WHAT YOU ARE ASKED TO DO | Render the listing below as a numbered list, from its first line through the line containing "latitude: 44.6017", and leave out any blank lines.

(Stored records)

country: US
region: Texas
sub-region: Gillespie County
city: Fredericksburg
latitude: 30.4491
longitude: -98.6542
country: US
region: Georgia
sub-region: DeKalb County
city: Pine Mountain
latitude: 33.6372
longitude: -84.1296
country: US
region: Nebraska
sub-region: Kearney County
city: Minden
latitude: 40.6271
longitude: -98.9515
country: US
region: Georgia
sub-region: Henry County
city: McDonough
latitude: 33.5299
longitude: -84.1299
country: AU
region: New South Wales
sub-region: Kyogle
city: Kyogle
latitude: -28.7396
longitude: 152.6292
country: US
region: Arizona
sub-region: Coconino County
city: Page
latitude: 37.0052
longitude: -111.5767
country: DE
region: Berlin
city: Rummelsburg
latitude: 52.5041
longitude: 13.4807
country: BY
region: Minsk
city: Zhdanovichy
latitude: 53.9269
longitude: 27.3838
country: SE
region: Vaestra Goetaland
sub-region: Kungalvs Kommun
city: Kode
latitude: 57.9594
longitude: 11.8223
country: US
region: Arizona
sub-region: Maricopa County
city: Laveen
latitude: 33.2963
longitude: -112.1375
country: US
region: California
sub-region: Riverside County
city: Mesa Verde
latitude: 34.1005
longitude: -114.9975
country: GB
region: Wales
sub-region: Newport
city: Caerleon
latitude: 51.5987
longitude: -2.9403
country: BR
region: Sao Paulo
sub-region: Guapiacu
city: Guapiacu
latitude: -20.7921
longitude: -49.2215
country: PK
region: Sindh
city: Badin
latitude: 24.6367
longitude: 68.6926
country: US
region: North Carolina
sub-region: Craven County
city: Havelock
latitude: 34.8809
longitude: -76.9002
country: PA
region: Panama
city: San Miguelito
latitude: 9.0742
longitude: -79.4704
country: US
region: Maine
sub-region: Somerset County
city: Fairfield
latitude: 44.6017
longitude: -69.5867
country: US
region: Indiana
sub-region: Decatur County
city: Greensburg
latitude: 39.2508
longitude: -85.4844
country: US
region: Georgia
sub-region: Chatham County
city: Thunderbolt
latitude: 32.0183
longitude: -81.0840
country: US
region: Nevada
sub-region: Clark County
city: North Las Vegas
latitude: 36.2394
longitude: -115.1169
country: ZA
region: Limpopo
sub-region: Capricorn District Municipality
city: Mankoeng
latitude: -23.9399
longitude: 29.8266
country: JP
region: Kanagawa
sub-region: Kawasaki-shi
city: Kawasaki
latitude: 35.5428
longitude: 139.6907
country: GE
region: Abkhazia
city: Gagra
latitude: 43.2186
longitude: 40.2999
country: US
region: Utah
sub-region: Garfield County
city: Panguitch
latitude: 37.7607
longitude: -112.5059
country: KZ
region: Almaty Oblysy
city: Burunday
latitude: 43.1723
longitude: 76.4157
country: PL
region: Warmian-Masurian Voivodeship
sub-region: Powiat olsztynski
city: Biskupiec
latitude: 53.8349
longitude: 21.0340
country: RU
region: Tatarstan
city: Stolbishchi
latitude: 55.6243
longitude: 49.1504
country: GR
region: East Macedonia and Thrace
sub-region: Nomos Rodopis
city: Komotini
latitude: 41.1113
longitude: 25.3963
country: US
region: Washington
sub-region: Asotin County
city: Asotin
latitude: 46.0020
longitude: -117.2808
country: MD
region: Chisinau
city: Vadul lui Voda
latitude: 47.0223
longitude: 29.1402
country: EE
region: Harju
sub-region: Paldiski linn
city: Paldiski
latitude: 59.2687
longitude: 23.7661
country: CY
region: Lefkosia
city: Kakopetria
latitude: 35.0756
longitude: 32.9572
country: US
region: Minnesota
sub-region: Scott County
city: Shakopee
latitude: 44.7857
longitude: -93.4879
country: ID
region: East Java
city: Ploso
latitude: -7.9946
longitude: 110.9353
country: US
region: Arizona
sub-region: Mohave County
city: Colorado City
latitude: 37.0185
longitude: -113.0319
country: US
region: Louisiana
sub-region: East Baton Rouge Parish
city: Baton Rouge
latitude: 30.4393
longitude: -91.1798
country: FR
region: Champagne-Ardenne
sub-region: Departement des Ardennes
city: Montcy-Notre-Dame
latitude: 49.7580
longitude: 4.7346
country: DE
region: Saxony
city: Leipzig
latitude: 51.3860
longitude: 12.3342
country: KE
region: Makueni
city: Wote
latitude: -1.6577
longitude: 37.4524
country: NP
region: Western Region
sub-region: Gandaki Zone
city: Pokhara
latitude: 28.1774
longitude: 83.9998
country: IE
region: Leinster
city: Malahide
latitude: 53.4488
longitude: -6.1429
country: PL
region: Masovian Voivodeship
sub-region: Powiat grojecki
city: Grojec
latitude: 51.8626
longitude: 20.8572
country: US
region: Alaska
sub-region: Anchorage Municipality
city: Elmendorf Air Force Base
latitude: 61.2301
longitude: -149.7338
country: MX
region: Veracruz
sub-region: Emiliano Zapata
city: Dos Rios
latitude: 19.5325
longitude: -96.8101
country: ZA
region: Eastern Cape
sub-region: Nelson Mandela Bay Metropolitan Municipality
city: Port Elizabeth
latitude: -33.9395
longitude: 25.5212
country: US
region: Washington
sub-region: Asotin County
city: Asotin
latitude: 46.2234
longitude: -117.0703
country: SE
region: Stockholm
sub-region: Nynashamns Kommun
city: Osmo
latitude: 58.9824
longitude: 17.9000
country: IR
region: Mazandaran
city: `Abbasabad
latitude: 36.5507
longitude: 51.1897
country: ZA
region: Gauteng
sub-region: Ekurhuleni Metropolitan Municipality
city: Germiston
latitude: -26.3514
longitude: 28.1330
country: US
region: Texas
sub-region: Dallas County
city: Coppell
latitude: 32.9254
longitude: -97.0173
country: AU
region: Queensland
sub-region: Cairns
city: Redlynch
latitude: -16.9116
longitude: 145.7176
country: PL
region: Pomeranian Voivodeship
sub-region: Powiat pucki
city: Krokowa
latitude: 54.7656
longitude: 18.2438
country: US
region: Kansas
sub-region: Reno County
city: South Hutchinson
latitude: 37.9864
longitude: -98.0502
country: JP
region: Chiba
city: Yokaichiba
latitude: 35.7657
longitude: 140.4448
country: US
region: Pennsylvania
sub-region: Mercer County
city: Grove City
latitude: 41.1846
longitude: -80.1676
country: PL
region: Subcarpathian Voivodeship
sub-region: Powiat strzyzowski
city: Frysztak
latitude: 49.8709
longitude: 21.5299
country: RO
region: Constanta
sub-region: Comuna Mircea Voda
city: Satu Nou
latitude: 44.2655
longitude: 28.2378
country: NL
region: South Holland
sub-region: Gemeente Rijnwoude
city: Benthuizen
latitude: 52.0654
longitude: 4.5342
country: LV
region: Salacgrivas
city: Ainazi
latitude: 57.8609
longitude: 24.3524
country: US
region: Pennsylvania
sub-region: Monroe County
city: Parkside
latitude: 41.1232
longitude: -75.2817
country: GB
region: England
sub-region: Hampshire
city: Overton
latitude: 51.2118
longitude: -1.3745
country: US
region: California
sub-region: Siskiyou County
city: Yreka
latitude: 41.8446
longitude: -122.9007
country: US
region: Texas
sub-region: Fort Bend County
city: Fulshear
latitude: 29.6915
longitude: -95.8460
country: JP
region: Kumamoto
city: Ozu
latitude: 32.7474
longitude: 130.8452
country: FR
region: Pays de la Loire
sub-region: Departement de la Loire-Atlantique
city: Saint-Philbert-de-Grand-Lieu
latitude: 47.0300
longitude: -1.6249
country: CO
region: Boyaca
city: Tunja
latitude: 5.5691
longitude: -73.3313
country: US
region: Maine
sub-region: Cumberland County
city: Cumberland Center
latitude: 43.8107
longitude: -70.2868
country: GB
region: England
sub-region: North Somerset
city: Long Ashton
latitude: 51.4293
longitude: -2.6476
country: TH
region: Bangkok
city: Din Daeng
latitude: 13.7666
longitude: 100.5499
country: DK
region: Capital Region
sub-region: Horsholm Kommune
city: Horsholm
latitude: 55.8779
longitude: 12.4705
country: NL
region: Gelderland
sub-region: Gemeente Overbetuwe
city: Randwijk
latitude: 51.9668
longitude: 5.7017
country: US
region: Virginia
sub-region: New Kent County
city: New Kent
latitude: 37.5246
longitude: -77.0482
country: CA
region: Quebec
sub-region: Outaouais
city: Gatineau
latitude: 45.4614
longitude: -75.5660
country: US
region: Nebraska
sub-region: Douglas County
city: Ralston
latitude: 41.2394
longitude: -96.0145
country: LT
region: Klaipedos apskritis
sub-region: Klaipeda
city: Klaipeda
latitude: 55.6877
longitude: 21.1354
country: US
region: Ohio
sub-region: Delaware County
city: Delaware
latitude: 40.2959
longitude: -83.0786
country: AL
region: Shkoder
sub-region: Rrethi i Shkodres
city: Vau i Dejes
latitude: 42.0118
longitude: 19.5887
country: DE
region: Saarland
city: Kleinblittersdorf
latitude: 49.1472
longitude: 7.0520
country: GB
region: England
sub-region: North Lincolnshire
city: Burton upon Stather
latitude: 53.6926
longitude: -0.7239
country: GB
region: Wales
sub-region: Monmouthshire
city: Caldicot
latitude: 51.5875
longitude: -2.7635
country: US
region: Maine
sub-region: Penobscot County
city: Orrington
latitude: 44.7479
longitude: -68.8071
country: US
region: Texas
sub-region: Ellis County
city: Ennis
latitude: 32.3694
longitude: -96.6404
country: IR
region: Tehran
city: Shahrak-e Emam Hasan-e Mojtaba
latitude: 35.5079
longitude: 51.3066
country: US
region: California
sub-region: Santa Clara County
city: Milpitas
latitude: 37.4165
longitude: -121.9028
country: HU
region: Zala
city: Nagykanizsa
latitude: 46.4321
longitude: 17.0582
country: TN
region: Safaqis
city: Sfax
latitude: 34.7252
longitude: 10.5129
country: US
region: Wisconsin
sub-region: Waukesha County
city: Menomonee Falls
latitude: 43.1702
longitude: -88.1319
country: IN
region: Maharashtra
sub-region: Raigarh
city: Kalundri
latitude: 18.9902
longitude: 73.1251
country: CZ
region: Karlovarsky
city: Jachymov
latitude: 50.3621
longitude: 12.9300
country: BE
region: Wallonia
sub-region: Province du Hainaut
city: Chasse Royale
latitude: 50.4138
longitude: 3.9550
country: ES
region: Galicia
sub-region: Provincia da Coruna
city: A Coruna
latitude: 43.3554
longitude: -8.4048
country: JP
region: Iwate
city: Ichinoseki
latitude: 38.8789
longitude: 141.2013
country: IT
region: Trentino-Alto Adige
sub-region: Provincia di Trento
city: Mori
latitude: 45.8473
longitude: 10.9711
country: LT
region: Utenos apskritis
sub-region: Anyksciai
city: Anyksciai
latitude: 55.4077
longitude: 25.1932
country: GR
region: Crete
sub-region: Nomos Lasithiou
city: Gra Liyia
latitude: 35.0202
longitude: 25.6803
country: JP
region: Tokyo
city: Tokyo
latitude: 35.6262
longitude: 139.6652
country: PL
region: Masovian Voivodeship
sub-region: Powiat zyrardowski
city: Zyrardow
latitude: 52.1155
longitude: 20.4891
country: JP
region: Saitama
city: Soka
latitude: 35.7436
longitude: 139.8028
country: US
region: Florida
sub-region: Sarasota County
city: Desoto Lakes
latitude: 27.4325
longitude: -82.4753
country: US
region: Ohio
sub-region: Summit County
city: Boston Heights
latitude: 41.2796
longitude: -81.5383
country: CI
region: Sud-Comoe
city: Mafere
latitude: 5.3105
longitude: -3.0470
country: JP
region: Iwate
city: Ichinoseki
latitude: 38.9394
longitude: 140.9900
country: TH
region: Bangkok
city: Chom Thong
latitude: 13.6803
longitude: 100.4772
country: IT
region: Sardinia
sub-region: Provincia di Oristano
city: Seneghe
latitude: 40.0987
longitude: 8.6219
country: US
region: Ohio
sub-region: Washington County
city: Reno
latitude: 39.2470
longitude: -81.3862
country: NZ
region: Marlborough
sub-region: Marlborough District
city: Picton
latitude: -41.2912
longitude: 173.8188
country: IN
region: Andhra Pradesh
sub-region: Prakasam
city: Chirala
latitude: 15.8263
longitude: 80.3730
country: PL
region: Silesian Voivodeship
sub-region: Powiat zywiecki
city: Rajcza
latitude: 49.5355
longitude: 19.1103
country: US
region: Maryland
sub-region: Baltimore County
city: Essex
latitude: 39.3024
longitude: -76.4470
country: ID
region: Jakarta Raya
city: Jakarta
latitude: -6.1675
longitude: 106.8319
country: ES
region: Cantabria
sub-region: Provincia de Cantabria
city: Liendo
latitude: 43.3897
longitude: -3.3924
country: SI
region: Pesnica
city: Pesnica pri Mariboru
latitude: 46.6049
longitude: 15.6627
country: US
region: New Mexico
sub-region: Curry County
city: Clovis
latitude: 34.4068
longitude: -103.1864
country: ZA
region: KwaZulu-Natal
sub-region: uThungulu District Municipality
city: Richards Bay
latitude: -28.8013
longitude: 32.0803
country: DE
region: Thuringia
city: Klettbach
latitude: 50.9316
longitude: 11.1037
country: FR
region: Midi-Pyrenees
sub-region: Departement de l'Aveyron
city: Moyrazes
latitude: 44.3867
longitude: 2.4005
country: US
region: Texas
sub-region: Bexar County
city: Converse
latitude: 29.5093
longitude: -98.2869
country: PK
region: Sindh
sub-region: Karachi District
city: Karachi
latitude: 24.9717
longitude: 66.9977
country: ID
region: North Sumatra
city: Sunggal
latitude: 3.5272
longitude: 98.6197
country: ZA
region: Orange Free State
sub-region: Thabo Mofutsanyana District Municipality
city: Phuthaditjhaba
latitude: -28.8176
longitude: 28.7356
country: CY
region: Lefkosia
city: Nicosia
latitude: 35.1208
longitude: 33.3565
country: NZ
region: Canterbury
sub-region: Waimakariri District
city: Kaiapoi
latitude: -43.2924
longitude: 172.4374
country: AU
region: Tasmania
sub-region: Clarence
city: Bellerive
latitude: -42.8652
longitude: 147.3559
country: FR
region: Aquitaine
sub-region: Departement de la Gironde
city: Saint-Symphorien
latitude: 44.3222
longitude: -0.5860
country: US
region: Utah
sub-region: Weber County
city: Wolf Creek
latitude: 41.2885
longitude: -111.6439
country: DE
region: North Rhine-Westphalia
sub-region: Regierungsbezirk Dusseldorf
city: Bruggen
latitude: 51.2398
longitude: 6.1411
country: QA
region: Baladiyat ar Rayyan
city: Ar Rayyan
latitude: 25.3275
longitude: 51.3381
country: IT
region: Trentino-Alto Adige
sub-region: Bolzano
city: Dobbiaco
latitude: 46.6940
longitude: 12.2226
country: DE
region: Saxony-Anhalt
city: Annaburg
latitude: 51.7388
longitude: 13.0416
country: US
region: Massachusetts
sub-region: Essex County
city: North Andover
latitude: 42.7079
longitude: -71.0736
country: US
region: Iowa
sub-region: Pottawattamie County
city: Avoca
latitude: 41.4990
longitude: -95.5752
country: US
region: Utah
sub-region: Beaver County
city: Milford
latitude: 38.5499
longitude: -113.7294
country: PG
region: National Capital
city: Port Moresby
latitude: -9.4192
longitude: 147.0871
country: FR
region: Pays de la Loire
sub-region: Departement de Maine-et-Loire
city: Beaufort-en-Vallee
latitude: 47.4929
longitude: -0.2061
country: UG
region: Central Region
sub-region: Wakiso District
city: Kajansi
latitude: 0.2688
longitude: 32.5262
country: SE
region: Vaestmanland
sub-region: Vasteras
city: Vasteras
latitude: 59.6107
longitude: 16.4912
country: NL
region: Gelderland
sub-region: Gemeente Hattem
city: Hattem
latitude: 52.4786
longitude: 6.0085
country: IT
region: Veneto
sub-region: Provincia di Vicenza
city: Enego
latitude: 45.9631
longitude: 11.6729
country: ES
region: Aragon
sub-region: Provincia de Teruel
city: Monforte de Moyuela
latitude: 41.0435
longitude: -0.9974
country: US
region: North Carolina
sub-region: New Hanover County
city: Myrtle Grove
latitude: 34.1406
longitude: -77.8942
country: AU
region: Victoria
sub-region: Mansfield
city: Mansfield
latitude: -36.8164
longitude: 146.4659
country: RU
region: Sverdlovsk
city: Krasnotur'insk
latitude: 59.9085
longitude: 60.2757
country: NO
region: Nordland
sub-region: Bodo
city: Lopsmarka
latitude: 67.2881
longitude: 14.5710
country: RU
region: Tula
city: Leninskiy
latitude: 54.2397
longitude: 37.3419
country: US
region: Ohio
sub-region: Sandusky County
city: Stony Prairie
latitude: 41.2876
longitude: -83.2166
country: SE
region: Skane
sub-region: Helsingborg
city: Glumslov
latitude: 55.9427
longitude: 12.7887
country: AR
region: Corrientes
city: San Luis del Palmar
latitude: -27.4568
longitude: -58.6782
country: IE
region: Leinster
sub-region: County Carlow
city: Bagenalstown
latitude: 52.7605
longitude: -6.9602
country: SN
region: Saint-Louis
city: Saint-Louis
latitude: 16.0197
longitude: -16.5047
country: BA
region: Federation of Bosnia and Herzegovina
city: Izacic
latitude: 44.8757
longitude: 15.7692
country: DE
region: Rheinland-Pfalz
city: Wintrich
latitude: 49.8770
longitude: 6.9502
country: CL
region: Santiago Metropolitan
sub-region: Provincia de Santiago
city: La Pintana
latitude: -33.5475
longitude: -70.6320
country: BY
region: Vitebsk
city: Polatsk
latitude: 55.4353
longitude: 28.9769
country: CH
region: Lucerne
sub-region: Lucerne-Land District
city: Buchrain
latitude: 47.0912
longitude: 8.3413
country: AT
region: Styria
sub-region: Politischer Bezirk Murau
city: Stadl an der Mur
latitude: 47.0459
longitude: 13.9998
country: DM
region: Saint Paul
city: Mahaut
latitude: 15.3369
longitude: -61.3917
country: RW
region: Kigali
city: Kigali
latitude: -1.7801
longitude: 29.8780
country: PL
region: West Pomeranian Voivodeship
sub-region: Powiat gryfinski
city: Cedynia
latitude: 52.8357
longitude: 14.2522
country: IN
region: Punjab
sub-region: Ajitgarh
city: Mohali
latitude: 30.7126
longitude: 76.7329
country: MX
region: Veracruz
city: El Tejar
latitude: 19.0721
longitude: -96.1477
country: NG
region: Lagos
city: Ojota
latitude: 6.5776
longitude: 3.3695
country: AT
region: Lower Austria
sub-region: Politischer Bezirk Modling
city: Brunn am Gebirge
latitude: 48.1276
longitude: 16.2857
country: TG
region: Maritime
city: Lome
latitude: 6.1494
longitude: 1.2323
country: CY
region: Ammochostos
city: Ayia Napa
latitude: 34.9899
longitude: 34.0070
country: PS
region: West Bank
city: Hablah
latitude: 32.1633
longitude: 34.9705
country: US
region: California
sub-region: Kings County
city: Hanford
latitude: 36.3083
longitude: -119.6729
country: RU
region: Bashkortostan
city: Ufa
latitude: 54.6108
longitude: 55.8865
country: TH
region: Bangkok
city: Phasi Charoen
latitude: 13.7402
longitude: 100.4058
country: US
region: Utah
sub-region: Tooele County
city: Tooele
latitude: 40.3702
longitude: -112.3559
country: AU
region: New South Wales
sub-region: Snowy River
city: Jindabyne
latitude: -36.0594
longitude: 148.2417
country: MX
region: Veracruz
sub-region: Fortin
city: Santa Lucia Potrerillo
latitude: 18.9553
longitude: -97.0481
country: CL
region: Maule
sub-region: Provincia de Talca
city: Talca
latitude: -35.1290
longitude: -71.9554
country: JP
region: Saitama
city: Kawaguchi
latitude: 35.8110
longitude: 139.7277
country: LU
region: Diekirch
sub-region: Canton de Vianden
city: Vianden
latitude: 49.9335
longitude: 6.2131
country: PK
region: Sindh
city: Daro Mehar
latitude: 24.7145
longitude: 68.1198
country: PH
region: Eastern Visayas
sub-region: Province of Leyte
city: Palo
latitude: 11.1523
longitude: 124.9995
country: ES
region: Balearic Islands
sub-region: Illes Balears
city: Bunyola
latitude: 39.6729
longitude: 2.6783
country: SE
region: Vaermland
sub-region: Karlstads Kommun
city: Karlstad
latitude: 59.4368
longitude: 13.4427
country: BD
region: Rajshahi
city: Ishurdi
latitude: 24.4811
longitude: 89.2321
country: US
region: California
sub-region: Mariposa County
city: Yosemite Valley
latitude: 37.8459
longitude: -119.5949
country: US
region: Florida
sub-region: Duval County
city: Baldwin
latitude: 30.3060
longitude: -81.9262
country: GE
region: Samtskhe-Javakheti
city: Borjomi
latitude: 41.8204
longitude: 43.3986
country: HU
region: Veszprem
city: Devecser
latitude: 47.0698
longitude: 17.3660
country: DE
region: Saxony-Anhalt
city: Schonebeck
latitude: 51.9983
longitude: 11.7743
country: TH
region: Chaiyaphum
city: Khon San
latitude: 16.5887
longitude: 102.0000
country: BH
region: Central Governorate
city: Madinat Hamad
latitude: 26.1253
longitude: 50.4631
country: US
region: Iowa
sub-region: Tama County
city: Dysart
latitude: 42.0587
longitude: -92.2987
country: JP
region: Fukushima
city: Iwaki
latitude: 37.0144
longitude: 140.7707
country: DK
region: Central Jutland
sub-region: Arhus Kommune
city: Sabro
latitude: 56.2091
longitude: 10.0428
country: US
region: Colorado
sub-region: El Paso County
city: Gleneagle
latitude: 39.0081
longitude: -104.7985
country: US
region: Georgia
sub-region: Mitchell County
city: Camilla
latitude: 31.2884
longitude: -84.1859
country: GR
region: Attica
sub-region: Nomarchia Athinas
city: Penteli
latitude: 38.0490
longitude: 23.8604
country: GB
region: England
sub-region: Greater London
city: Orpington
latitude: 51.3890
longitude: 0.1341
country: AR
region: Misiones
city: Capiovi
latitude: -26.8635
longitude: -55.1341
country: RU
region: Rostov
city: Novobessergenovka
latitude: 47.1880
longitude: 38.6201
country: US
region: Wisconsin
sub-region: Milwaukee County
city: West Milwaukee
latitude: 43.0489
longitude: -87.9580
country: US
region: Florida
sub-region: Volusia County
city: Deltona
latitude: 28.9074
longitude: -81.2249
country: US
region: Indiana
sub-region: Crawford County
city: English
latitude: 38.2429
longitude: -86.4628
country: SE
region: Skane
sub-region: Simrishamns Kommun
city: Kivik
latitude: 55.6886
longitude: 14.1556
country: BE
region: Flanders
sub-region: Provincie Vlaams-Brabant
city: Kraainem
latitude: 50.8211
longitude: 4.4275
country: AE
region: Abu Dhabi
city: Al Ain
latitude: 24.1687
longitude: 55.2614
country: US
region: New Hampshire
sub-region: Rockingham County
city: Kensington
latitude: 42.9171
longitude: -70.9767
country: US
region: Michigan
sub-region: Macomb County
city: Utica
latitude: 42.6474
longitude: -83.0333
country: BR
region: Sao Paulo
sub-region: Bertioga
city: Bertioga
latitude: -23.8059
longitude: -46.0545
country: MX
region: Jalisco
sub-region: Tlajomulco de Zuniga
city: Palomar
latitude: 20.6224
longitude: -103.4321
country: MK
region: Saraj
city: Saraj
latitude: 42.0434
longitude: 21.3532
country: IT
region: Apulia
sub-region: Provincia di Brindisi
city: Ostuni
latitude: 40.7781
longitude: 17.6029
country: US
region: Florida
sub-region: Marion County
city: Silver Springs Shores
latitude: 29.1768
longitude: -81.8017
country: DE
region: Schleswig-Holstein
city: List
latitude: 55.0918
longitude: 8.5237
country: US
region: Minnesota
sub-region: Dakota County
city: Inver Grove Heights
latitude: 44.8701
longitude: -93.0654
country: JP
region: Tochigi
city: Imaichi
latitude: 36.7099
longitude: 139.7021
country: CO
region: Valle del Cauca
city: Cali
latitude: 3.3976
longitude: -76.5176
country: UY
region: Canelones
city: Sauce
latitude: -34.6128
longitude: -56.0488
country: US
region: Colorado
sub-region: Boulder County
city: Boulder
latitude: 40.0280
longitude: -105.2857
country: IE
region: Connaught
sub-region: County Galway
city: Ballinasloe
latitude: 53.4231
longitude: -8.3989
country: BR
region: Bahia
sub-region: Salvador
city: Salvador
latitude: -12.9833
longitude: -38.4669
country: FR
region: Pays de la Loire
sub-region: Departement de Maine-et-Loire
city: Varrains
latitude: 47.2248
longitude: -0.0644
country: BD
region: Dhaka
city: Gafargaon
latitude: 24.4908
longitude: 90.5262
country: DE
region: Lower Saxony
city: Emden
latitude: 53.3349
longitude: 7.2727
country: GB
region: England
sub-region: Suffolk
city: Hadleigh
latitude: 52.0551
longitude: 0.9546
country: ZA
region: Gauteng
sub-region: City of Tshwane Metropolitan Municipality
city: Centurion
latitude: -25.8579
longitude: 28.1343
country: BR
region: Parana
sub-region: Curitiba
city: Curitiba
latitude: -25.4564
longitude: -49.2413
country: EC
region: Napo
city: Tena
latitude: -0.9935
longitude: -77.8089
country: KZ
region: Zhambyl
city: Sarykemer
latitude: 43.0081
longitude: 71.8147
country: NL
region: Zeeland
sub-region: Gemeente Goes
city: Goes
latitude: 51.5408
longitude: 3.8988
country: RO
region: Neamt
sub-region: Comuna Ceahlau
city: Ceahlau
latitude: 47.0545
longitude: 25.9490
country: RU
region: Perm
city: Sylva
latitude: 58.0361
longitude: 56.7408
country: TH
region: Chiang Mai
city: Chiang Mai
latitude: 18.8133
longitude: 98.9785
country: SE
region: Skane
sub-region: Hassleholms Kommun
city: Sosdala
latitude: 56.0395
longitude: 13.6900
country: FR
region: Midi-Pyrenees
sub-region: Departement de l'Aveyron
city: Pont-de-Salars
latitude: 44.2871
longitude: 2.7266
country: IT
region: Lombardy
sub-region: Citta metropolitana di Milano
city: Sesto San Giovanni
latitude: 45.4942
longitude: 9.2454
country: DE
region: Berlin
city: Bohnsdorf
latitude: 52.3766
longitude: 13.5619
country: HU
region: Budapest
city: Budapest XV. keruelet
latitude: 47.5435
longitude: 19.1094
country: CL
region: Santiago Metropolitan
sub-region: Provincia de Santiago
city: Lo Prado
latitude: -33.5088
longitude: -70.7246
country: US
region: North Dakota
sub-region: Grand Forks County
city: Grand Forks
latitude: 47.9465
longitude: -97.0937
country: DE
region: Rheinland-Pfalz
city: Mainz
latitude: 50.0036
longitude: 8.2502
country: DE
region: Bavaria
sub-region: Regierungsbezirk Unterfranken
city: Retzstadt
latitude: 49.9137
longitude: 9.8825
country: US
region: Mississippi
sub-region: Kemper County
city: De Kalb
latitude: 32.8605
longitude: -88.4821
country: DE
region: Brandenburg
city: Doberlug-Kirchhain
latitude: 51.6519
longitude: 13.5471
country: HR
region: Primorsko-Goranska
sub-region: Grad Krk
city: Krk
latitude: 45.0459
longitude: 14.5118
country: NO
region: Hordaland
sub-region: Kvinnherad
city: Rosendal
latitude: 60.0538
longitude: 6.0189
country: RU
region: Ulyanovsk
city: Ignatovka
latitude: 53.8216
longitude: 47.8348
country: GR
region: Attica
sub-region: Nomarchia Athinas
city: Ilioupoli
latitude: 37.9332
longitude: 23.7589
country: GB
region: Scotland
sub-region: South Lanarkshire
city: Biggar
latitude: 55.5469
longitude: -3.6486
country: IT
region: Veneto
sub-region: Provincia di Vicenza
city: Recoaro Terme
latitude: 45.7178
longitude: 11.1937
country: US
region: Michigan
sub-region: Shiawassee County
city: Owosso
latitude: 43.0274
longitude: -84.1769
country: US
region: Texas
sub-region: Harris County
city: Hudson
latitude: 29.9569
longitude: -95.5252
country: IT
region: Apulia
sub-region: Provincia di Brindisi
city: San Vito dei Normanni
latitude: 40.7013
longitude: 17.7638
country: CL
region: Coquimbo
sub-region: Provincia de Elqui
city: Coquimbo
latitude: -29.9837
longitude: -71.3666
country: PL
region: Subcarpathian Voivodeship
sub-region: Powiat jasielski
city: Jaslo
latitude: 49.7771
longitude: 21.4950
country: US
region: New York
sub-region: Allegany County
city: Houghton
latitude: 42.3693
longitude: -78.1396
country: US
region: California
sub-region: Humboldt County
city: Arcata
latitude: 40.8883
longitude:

EXERCISE RESULT |
1. country: US
2. region: Texas
3. sub-region: Gillespie County
4. city: Fredericksburg
5. latitude: 30.4491
6. longitude: -98.6542
7. country: US
8. region: Georgia
9. sub-region: DeKalb County
10. city: Pine Mountain
11. latitude: 33.6372
12. longitude: -84.1296
13. country: US
14. region: Nebraska
15. sub-region: Kearney County
16. city: Minden
17. latitude: 40.6271
18. longitude: -98.9515
19. country: US
20. region: Georgia
21. sub-region: Henry County
22. city: McDonough
23. latitude: 33.5299
24. longitude: -84.1299
25. country: AU
26. region: New South Wales
27. sub-region: Kyogle
28. city: Kyogle
29. latitude: -28.7396
30. longitude: 152.6292
31. country: US
32. region: Arizona
33. sub-region: Coconino County
34. city: Page
35. latitude: 37.0052
36. longitude: -111.5767
37. country: DE
38. region: Berlin
39. city: Rummelsburg
40. latitude: 52.5041
41. longitude: 13.4807
42. country: BY
43. region: Minsk
44. city: Zhdanovichy
45. latitude: 53.9269
46. longitude: 27.3838
47. country: SE
48. region: Vaestra Goetaland
49. sub-region: Kungalvs Kommun
50. city: Kode
51. latitude: 57.9594
52. longitude: 11.8223
53. country: US
54. region: Arizona
55. sub-region: Maricopa County
56. city: Laveen
57. latitude: 33.2963
58. longitude: -112.1375
59. country: US
60. region: California
61. sub-region: Riverside County
62. city: Mesa Verde
63. latitude: 34.1005
64. longitude: -114.9975
65. country: GB
66. region: Wales
67. sub-region: Newport
68. city: Caerleon
69. latitude: 51.5987
70. longitude: -2.9403
71. country: BR
72. region: Sao Paulo
73. sub-region: Guapiacu
74. city: Guapiacu
75. latitude: -20.7921
76. longitude: -49.2215
77. country: PK
78. region: Sindh
79. city: Badin
80. latitude: 24.6367
81. longitude: 68.6926
82. country: US
83. region: North Carolina
84. sub-region: Craven County
85. city: Havelock
86. latitude: 34.8809
87. longitude: -76.9002
88. country: PA
89. region: Panama
90. city: San Miguelito
91. latitude: 9.0742
92. longitude: -79.4704
93. country: US
94. region: Maine
95. sub-region: Somerset County
96. city: Fairfield
97. latitude: 44.6017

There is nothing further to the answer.